++++ INPUT RECORDS ++++
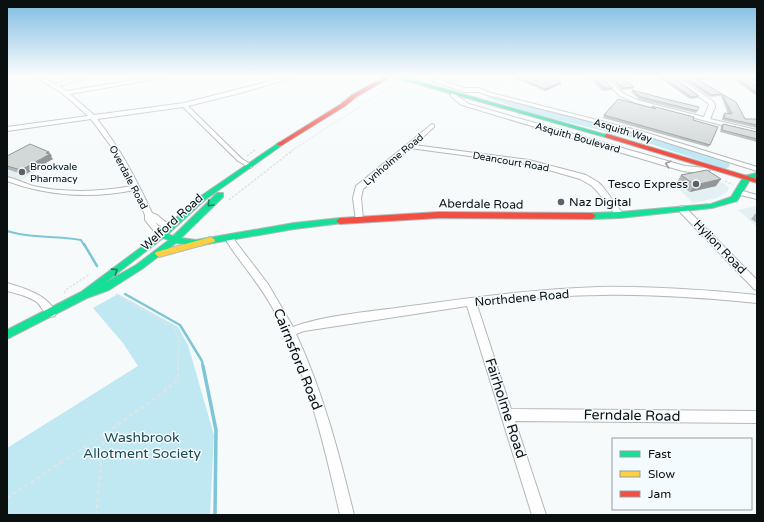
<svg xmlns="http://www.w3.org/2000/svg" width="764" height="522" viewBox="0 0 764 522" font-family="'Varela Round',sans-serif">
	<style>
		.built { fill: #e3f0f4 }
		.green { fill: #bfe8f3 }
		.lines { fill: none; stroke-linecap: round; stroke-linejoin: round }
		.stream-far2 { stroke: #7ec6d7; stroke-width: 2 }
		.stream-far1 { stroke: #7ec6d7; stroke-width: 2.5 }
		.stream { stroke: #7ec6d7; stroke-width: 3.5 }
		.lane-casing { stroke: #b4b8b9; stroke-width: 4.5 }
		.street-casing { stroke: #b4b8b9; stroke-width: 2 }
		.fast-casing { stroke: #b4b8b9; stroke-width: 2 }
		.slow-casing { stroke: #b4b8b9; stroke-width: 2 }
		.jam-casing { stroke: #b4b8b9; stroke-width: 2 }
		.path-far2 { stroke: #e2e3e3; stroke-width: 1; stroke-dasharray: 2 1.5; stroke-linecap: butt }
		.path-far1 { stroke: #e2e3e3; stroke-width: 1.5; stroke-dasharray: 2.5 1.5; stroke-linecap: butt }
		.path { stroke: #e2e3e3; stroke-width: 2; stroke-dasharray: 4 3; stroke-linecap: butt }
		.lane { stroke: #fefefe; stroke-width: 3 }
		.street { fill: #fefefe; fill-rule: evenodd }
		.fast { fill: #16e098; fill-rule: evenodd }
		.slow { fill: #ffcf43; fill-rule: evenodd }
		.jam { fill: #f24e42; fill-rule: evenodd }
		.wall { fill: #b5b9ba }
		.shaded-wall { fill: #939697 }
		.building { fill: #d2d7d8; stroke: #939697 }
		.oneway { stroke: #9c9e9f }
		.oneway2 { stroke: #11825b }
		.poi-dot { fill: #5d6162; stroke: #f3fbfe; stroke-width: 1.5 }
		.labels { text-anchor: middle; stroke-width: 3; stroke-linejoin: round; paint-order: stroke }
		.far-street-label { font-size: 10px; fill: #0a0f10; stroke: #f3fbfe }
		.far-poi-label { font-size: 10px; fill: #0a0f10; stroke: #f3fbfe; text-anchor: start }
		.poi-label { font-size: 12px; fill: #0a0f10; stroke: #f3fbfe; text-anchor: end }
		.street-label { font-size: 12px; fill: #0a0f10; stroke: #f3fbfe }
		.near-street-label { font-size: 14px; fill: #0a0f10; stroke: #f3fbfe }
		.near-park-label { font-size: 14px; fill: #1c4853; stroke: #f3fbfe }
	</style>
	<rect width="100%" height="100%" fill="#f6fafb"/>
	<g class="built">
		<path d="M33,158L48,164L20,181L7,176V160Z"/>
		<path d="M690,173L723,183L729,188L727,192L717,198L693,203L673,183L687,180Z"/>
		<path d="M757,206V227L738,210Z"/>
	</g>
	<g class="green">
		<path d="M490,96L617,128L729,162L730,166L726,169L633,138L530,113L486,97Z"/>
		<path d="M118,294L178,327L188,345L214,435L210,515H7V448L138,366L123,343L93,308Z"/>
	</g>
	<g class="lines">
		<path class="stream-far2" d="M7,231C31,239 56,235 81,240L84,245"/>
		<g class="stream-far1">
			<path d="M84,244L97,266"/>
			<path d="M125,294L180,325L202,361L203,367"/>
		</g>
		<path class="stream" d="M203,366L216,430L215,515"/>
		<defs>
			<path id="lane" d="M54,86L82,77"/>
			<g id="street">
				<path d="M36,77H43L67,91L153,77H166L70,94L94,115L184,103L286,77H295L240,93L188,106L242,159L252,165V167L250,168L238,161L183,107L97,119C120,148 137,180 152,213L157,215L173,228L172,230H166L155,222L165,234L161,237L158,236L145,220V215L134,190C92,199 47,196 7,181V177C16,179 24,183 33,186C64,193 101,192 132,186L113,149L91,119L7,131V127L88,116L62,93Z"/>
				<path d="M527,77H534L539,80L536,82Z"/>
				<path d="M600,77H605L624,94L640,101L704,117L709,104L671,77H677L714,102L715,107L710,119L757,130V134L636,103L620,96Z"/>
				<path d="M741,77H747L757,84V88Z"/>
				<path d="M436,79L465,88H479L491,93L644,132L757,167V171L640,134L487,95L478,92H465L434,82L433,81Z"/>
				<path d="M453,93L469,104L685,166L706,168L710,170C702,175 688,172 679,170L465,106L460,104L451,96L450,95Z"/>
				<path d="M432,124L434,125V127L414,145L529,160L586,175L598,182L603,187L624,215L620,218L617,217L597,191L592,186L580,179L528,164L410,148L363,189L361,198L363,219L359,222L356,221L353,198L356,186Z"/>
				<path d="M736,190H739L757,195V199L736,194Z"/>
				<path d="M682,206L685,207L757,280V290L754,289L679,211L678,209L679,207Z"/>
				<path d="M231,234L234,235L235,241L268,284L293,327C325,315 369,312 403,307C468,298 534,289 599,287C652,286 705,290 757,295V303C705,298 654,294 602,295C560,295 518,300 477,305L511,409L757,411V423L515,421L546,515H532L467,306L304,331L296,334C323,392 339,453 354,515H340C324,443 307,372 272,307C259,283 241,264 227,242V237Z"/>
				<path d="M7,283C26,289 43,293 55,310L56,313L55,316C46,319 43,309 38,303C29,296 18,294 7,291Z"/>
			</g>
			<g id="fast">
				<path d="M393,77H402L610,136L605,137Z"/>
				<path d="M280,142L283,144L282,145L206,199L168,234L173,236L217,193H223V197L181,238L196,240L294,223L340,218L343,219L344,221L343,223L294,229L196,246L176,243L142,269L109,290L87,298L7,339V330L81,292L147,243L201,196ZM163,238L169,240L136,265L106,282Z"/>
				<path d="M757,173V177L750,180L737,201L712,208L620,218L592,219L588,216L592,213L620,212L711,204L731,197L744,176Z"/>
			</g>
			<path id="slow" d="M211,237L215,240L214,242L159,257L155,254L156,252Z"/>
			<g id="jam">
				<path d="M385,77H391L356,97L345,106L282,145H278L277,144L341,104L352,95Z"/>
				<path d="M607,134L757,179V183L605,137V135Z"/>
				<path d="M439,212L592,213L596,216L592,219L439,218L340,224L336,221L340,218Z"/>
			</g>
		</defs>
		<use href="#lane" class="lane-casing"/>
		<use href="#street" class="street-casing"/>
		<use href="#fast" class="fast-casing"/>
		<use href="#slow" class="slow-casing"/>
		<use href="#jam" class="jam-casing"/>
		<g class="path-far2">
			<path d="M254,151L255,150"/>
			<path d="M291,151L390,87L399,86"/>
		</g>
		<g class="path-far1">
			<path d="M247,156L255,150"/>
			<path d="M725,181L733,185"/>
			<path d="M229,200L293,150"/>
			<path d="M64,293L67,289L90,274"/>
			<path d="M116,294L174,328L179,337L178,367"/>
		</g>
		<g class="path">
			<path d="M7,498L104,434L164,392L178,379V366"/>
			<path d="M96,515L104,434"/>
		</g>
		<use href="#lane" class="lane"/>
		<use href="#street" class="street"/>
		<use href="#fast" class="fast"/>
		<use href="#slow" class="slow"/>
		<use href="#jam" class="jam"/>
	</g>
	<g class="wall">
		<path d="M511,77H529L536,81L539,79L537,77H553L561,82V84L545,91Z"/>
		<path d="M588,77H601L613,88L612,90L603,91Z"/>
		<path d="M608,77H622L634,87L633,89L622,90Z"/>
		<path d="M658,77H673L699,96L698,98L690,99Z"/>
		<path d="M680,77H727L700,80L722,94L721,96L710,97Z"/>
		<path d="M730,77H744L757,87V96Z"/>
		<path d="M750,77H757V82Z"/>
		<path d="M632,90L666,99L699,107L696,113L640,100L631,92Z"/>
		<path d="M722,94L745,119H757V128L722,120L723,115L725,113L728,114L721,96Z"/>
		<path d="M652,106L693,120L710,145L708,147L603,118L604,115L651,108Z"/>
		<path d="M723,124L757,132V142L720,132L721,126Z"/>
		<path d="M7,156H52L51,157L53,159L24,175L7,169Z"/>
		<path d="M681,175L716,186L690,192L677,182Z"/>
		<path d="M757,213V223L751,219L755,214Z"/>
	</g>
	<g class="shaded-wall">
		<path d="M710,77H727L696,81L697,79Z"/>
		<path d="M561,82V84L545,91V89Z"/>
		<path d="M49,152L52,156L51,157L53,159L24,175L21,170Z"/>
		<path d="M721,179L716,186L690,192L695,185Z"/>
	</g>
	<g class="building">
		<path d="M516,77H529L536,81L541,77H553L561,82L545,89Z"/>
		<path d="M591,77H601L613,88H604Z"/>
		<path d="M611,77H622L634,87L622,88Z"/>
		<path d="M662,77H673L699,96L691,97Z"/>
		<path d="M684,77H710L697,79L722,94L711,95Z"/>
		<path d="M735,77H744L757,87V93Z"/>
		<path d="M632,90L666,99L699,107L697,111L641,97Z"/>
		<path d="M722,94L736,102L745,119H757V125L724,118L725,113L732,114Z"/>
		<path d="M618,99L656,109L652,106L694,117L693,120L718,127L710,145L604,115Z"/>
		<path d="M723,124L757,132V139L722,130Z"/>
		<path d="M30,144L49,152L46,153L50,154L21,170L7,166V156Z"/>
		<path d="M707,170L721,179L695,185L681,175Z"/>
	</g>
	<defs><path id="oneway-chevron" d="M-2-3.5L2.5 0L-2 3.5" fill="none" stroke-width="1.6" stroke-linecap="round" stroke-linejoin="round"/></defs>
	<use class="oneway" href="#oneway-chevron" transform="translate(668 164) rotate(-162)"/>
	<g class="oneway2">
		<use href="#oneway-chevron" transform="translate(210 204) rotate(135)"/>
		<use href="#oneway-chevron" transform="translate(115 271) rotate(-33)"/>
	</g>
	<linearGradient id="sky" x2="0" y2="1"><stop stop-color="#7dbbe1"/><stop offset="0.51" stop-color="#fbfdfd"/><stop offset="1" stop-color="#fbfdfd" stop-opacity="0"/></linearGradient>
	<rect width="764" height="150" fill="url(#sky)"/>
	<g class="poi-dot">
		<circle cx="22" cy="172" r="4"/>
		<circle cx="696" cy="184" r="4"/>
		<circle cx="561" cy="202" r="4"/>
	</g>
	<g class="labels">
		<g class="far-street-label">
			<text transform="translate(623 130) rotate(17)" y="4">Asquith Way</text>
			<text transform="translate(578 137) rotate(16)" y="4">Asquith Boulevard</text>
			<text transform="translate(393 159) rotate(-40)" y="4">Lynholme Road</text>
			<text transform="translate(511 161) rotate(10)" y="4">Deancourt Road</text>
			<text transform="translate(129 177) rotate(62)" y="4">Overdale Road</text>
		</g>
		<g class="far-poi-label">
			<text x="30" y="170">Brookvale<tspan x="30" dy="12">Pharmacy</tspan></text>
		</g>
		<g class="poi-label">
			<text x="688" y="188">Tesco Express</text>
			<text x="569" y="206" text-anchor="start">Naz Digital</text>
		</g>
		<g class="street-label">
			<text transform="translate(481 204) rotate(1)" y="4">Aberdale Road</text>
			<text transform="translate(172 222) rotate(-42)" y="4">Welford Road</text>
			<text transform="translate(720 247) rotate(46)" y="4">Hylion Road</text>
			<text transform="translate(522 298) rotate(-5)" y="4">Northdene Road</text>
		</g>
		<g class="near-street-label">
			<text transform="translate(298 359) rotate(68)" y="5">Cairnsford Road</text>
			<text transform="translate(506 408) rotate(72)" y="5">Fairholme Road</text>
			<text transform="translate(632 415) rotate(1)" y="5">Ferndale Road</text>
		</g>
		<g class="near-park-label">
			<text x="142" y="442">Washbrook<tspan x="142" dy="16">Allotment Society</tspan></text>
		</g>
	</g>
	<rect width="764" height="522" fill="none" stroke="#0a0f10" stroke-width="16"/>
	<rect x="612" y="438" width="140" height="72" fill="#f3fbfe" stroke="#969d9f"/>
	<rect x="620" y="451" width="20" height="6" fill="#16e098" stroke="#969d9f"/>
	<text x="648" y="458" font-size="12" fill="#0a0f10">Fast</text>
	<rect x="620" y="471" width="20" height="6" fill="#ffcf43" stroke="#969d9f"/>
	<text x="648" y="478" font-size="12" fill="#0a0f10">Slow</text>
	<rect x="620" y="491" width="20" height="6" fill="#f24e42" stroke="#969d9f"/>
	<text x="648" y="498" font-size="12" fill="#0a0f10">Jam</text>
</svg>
++++
## WHAT YOU WILL DO
Using the data above, return each line that includes the word "lines".

## RESPONSE TO THIS EXERCISE
		.lines { fill: none; stroke-linecap: round; stroke-linejoin: round }
	<g class="lines">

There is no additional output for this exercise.